With a sufficiently large sample size, you will always reject the null hypothesis. And in reality, if you take your decimal points out enough places, virtually no two µ’s are ever precisely equal.

Relevance: The managerially relevant question is not whether two means are different - they always are with a sufficiently large sample size - the question is whether the difference is large enough to matter to decision makers.

The excessive reliance placed on statistical testing in marketing research - given all the factors discussed earlier that can confound the interpretation of these tests - is told in the story of the man who invented Student’s t-test, a test which ironically forms the basis for most of the blindly-followed statistical testing that is done in marketing research today.

William Sealy Gosset (1876-1937), creator of Student’s t-test, was also a brew master for the Guinness Brewery in Dublin. He was the head experimental brewer whose primary responsibility was to understand how various ingredients could affect the quality of Guinness. Economic constraints limited the number of batches of Guinness he could brew in order to test the effects that various combinations of yeast chemistry, barley, hops, water quality and so on had on the product’s quality.
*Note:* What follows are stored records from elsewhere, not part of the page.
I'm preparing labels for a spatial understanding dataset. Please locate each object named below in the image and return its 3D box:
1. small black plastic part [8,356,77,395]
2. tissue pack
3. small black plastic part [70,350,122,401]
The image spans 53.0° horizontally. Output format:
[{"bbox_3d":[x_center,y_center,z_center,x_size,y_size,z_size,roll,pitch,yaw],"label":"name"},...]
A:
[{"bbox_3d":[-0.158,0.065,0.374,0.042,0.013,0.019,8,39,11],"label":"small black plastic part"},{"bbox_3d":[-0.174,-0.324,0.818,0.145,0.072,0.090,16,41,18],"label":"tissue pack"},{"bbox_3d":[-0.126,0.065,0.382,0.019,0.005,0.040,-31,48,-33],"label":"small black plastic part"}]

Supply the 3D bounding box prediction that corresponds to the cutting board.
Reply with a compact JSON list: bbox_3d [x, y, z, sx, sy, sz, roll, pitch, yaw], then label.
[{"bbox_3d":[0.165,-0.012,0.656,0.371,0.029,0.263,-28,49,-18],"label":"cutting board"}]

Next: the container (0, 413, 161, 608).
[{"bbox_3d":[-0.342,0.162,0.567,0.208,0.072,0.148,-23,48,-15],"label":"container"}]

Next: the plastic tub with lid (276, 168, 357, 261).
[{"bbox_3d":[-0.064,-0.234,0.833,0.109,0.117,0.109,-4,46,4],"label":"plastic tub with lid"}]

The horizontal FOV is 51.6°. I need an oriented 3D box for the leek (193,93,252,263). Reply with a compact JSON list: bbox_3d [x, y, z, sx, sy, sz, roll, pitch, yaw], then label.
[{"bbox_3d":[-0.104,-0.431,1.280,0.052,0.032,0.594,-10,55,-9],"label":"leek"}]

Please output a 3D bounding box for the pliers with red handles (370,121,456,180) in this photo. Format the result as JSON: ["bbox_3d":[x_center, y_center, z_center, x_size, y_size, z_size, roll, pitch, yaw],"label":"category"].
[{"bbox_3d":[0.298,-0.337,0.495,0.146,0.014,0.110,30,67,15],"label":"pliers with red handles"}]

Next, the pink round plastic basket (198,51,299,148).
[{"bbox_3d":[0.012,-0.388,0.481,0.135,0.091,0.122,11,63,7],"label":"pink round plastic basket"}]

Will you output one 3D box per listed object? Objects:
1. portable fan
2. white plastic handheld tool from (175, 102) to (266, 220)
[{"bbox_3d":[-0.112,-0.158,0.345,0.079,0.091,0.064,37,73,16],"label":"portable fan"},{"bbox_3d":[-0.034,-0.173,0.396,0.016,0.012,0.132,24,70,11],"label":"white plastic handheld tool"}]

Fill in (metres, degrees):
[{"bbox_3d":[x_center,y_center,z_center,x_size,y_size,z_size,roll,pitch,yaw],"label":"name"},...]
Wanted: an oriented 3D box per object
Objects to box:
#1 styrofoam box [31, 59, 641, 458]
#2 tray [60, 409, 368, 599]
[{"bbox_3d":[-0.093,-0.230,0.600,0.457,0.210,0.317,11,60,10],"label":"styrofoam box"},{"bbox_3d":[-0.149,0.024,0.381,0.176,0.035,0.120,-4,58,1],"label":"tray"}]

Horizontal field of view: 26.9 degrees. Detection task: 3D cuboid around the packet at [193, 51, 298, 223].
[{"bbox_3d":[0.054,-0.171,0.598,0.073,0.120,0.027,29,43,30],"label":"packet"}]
Gosset knew his experimental designs were not perfect (think of our previous discussion of sampling and measurement error) and that small sample sizes could disguise important findings if he overly relied on statistical tests - even his own. He used his Student’s t-test (published under the pseudonym Student) only as a tool. He relied on that tool and judgment to identify factors that had substantive or economic significance - regardless of their statistical significance! From Gosset’s book (emphasis is mine):

“I thought that perhaps there might be some degree of probability which is conventionally treated as sufficient in such work as ours and I advised that some outside authority in mathematics should be consulted as to what certainty is required to aim at in large scale work. However it would appear that in such work as ours the degree of certainty to be aimed at must depend on the pecuniary advantage to be gained by following the result of the experiment, compared with the increased cost of the new method, if any, and the cost of each experiment.”

Insignificance. Just because a statistical test may indicate that two populations are not statistically significantly different on a measure does not mean that your report should gloss over this finding. For example, two competing products’ image attribute ratings may not be statistically significantly different. Yet, if one brand has significantly more market share than the other, this may suggest that other factors outside of brand image may account for this difference, and such factors should be further investigated (e.g., store location, marketing communication effectiveness).

Many factors

In summary, many factors can affect the validity of our statistical testing from how we draw our samples to how we ask respondents questions. Additionally, if our sample sizes are large enough, all statistical tests will be significantly different.

When pondering how to address this issue in your next study, think of William Sealy Gosset. Use statistical tests the same way he used them to understand the chemistry of a fine beer - as a tool to discover, not to define, practical insights.